── WORKING DATA

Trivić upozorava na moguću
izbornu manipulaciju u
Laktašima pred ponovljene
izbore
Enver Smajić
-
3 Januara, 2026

────

◆ WORK INSTRUCTIONS ◆
Retype the lines of all the entries above without changing any character.

◆ TASK RESPONSE ◆
Trivić upozorava na moguću
izbornu manipulaciju u
Laktašima pred ponovljene
izbore
Enver Smajić
-
3 Januara, 2026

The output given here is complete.